Published: 24 November 2010

Abstract

Background

Genetic populations provide the basis for a wide range of genetic and genomic studies and have been widely used in genetic mapping, gene discovery and genomics-assisted breeding. Chromosome segment substitution lines (CSSLs) are the most powerful tools for the detection and precise mapping of quantitative trait loci (QTLs), for the analysis of complex traits in plant molecular genetics.

Results

In this study, a wide population consisting of 128 CSSLs was developed, derived from the crossing and back-crossing of two sequenced rice cultivars: 9311, an elite indica cultivar as the recipient and Nipponbare, a japonica cultivar as the donor.
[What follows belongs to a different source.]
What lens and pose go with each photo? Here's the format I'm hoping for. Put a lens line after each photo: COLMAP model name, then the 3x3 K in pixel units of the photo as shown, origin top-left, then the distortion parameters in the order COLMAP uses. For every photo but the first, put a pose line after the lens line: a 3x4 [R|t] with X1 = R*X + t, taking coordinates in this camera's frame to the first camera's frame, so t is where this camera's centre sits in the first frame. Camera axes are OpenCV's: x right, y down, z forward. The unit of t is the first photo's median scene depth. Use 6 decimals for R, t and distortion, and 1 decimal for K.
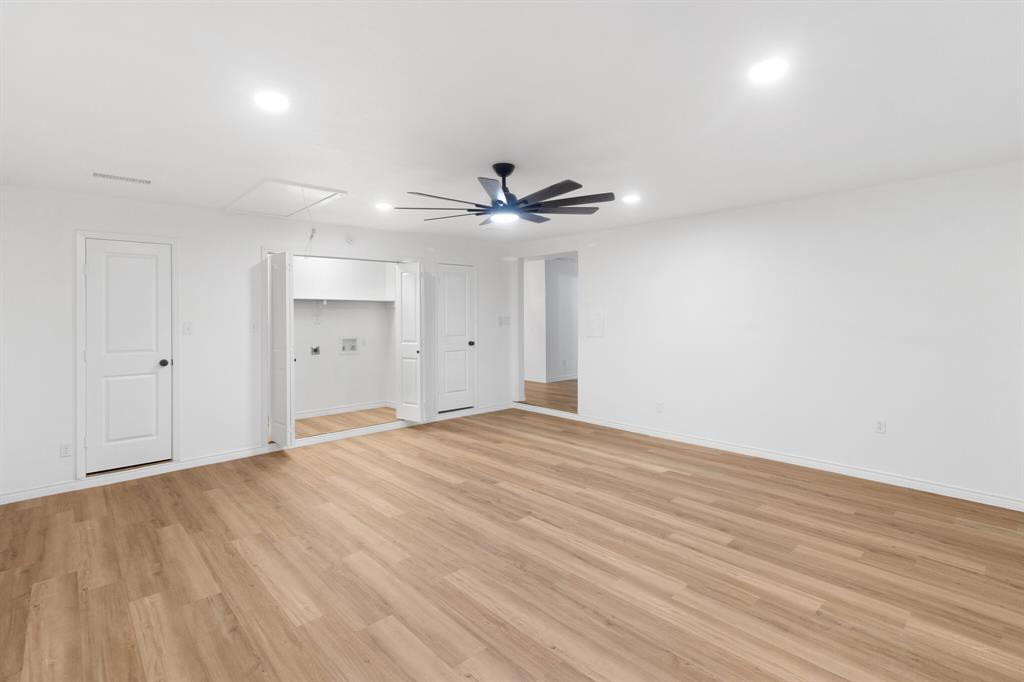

First, a physical map of the 128 CSSLs was constructed on the basis of estimates of the lengths and locations of the substituted chromosome segments using 254 PCR-based molecular markers. From this map, the total size of the 142 substituted segments in the population was 882.2 Mb, was 2.37 times that of the rice genome. Second, every CSSL underwent high-throughput genotyping by whole-genome re-sequencing with a 0.13× genome sequence, and an ultrahigh-quality physical map was constructed. This sequencing-based physical map indicated that 117 new segments were detected; almost all were shorter than 3 Mb and were not apparent in the molecular marker map. Furthermore, relative to the molecular marker-based map, the sequencing-based map yielded more precise recombination breakpoint determination and greater accuracy of the lengths of the substituted segments, and provided more accurate background information. Third, using the 128 CSSLs combined with the bin-map converted from the sequencing-based physical map, a multiple linear regression QTL analysis mapped nine QTLs, which explained 89.50% of the phenotypic variance for culm length. A large-effect QTL was located in a 791,655 bp region that contained the rice 'green revolution' gene.

Conclusions

The present results demonstrated that high throughput genotyped CSSLs combine the advantages of an ultrahigh-quality physical map with high mapping accuracy, thus being of great potential value for gene discovery and genetic mapping. These CSSLs may provide powerful tools for future whole genome large-scale gene discovery in rice and offer foundations enabling the development of superior rice varieties.